Why would you inherit ids?  These ids are ONLY for setting names of
bio::seq's.  I don't see how parallel programs and/or CORBA have anything
to do with it.  We only need to guarantee that id's are unique within a
given program.


> >... If possible, I would like to permit both cases as people sometimes use
> > them to mean different things.  We may want to add upcase() and downcase()  
> > [or something like that maybe toupper() and tolower()].
> 
> to_upper and to_lower ?

toupper and tolower are C functions, so it makes sense to follow that
convention, IMHO.  (Ohterwise, I would probably chose somethng else)

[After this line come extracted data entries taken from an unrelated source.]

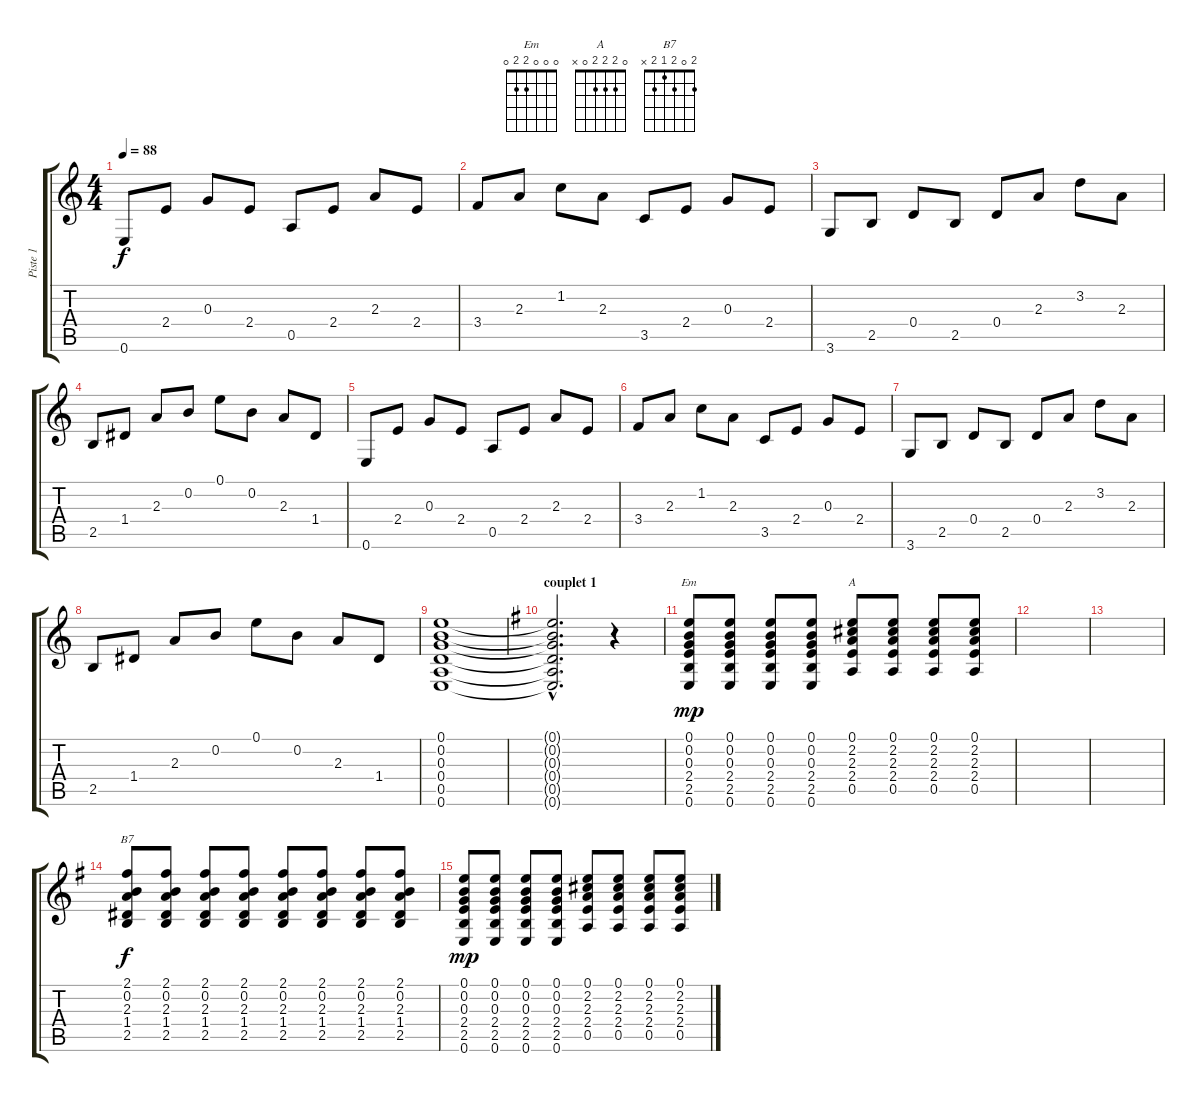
\track ("Piste 1" "Piste 1") {instrument electricguitarclean}
\staff {score tabs}
\tuning (E4 B3 G3 D3 A2 E2) {hide}
\chord ("Em" 0 0 0 2 2 0)
\chord ("A" 0 2 2 2 0 x)
\chord ("B7" 2 0 2 1 2 x)
\ts (4 4)
\tempo 88
\clef g2
\ks c
0.6.8{dy f} 2.4.8 0.3.8 2.4.8 0.5.8 2.4.8 2.3.8 2.4.8 |
3.4.8 2.3.8 1.2.8 2.3.8 3.5.8 2.4.8 0.3.8 2.4.8 |
3.6.8 2.5.8 0.4.8 2.5.8 0.4.8 2.3.8 3.2.8 2.3.8 |
2.5.8 1.4.8 2.3.8 0.2.8 0.1.8 0.2.8 2.3.8 1.4.8 |
0.6.8 2.4.8 0.3.8 2.4.8 0.5.8 2.4.8 2.3.8 2.4.8 |
3.4.8 2.3.8 1.2.8 2.3.8 3.5.8 2.4.8 0.3.8 2.4.8 |
3.6.8 2.5.8 0.4.8 2.5.8 0.4.8 2.3.8 3.2.8 2.3.8 |
2.5.8 1.4.8 2.3.8 0.2.8 0.1.8 0.2.8 2.3.8 1.4.8 |
(0.1 0.2 0.3 0.4 0.5 0.6).1 |
\section ("" "couplet 1 ")
\ks g
(0.1{hac t} 0.2{hac t} 0.3{hac t} 0.4{hac t} 0.5{hac t} 0.6{hac t}).2{d} r.4 |
(0.1 0.2 0.3 2.4 2.5 0.6).8{ch "Em" dy mp volume 8 instrument acousticguitarnylon} (0.1 0.2 0.3 2.4 2.5 0.6).8 (0.1 0.2 0.3 2.4 2.5 0.6).8 (0.1 0.2 0.3 2.4 2.5 0.6).8 (0.1 2.2 2.3 2.4 0.5).8{ch "A"} (0.1 2.2 2.3 2.4 0.5).8 (0.1 2.2 2.3 2.4 0.5).8 (0.1 2.2 2.3 2.4 0.5).8 |
|
|
(2.1 0.2 2.3 1.4 2.5).8{ch "B7" dy f} (2.1 0.2 2.3 1.4 2.5).8 (2.1 0.2 2.3 1.4 2.5).8 (2.1 0.2 2.3 1.4 2.5).8 (2.1 0.2 2.3 1.4 2.5).8 (2.1 0.2 2.3 1.4 2.5).8 (2.1 0.2 2.3 1.4 2.5).8 (2.1 0.2 2.3 1.4 2.5).8 |
(0.1 0.2 0.3 2.4 2.5 0.6).8{dy mp} (0.1 0.2 0.3 2.4 2.5 0.6).8 (0.1 0.2 0.3 2.4 2.5 0.6).8 (0.1 0.2 0.3 2.4 2.5 0.6).8 (0.1 2.2 2.3 2.4 0.5).8 (0.1 2.2 2.3 2.4 0.5).8 (0.1 2.2 2.3 2.4 0.5).8 (0.1 2.2 2.3 2.4 0.5).8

> > > > o Proposed validity markers
> > > >   - A marker that would be set to 'false' whenever Seq.pm makes a call to carp()
> > > >   - A marker to specify valid/invalid biosequence object
> > > > Are these permutations of the same idea or two different things? I'm also
> > > 
> > > They are both ways of defining what ``valid'' is. ..
> > > For me a valid object conforms to some requirements, like (for UnivAln), 
> > > that $self{type} is correct (especially that it reflects the fact that the 
> > > alignment is just a sequence bag, i.e.  the rows are of different length), 
> > > $self{id} has no whitespace, $self{desc} conforms to $self{descffmt}, 
> > > $self{row_ids}, etc, have the correct size.
> > > This is something I don't have time for right now, but it's needed eventually.
> > 
> > You don't want to have to check all those various things every time you do
> > an operation.  It would be much similar to have a $valid flag which is set
> > or cleared after every operation which changes internal variables which
> > could affect validity.
> 
> As above, my current thinking is that ``always keep the object valid''
> is the cleanest approach. What are the downsides ? 
> 
> Steve Ch wrote,
> > >o Proposed validity markers
> > >   - A marker that would be set to 'false' whenever Seq.pm makes a call to carp()
> > >   - A marker to specify valid/invalid biosequence object
> > > Are these permutations of the same idea or two different things? I'm also
> > > not sure about how to implement.
> > 
> > I think this (and Steve B's recent comments on this issue) opens up an 
> > issue that could use some discussion: how to best handle errors and 
> > exceptions in Perl objects. I've created some modules that I use to help 
> > manage errors. See the "More advanced object" example at: 
> > 
> > http://genome-www.stanford.edu/~sac/perlOOP/examples/
> > 
> > This is my attempt to manage the wide variety of errors and 
> > exceptions that can occur in complex objects. The primary motivation 
> > for this work is to allow objects to handle error conditions without 
> > killing the script by calling die or croak. The code is at an early 
> > stage of development (it hasn't received much independent critiquing),
> > but it may inspire some useful ideas.
> 
> My first q. on this line is - doesn't Perl 5.004 (just out as a late beta)
> have much more support for exception handling than the current one ?

Some, I think; not much.  Perl does have very good (if slighly
inconvenient) support for exceptions via the eval structure.

> At least, it offers class SUPER, which gives you a way to check what
> methods a given object is capable of. If it's not in 5.004, are there
> plans for 5.005 ? More generally, sophisticated exception handling is a 
> complex subject - we at least need the independent critiquing of someone 
> who has experience with it. IF exception handling were trivial+easy,
> I suppose Perl would offer this already, no ? I remember that it was
> one of the things added last to C++ a few years back, and ppl weren't
> really happy with it.

5.005 has little/no user-visible changes.  It is solely for modfications
to aid implementation of the Perl-to-C translator.